Fears of a slowdown have boiled over from the Main Street to Mint Street. The concerns of a slowdown have slowly but surely travelled from social media chatter, anecdotal evidence and scattered data points, to the 18th floor of the Reserve Bank of India (RBI).
No longer is it expressed in veiled hints and quaint phraseology of central banks, but in clear, certain terms: “the implementation of GST..may further delay revival of investment activity”, “consumer confidence of households polled in RBI survey has weakened..”, and “the projection of real growth for 2017-18 has been revised down to 6.7% from the August projection of 7.3%”.
So, what held back the RBI monetary policy committee, headed by Governor Urjit Patel, from cutting interest rates? The purists would argue that a quarter or even half a point rate cut would not tempt a corporate house to borrow Rs 3000 crore to put up a new factory.
Certainly, it won’t. But it’s a puerile argument to delink growth and rates. The irrefutable truth is that all businesses which are displaying signs of growth — such as two-wheelers, automobiles, regular mortgages and affordable housing – are all sensitive to interest rates.
But the monetary authority is obsessed with aggregate numbers.
Even though RBI talks about inflation as a lurking concern — and therefore indicates it as the reason to pause — the successive policy exercise brings to the fore the mindset of the central bank and the righteous persons who shape the policy.
They somehow seem to nurture the belief that low rates do not quite work in India: borrowers would walk into banks when they have to borrow irrespective of interest rates while the returns to an army of savers, still overwhelmingly dependent of interest from bank fixed deposits, need to be protected. Along with this unstated ethos, are the priorities of the newly-constituted policy committee which is keen to establish its credibility, even if means sacrificing growth for a few quarters.
In the past few years whenever RBI has cut rates, its hands were forced by circumstances – it was never out of choice but due to an absence of it. Rarely has the inherently conservative organisation indicated that it has the space to cut rates.
Chances are this space would shrink in the next few months. Unless there is a dramatic dip in sentiment, the data on inflation is likely to make it difficult for RBI to prune interest rates before January or the Union Budget.
How would the RBI stance and action play out? Many betting on rate cuts in the coming days perhaps think that the committee is preparing the grounds for a cut. In most policy statements, RBI typically argues a lack of space (for rate cut) by pointing out the rising inflation trajectory but later finds the space to accommodate a rate cut.
But such hidebound postures often dampen the efficacy of a rate cut, perhaps achieving less than what it could have if timed rightly.
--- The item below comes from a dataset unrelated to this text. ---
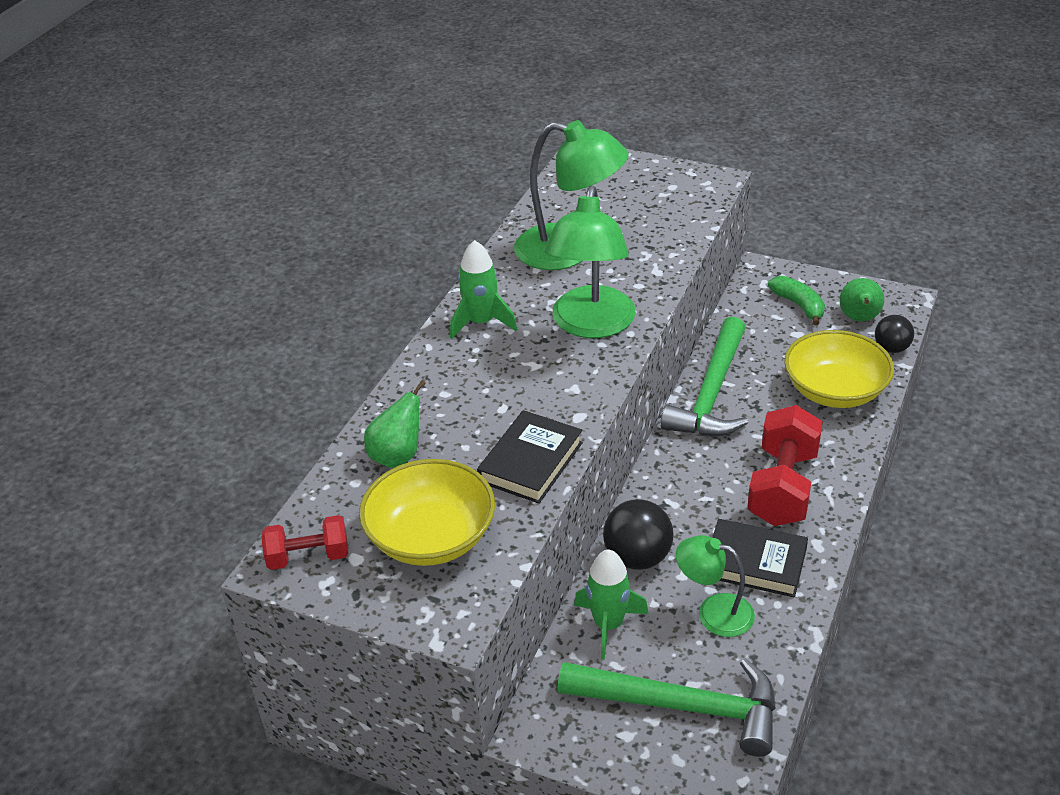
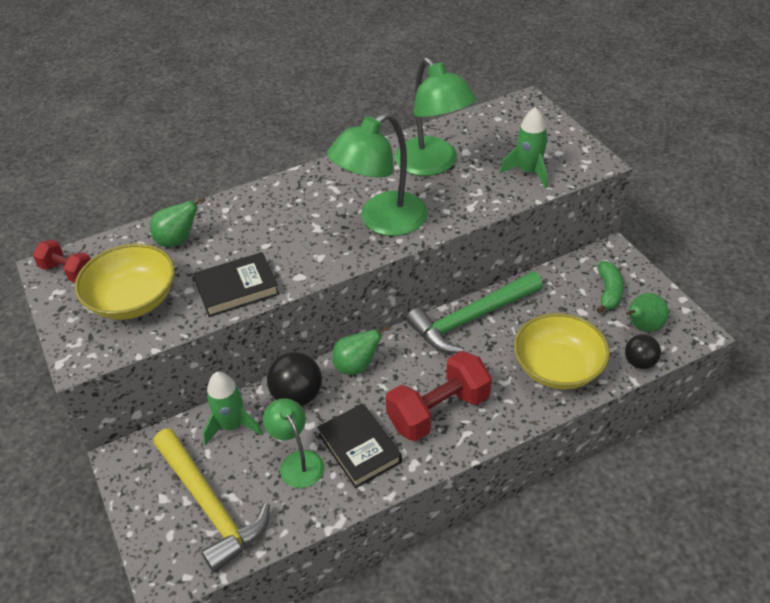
camera: 40 degrees right, 5 degrees up
(481, 322) = (323, 184): green rocket -> green rocket (528, 172)
(660, 496) = (357, 366): none -> green pear
(682, 707) = (210, 505): green hammer -> yellow hammer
Few would disagree with RBI when it says the GST mess needs to be fixed, banks have to be capitalised and loan waivers would fatten deficit. These glaring truths can only help RBI temporarily put the ball in the government’s court — a strategy often and more effectively employed by Patel’s predecessor Rajan. But it cannot mask the role RBI should play in managing growth expectations.
On the Wednesday credit policy statement, RBI was reluctant to put its cards on the table: it was neither prepared to cut rates nor change its stance; and while highlighting what could harden inflation, it simultaneously spelt out the factors that could temper it.
As Mint Street keeps the world guessing, the best bet for an optimist is that RBI will be proved wrong, as it has been in earlier this year.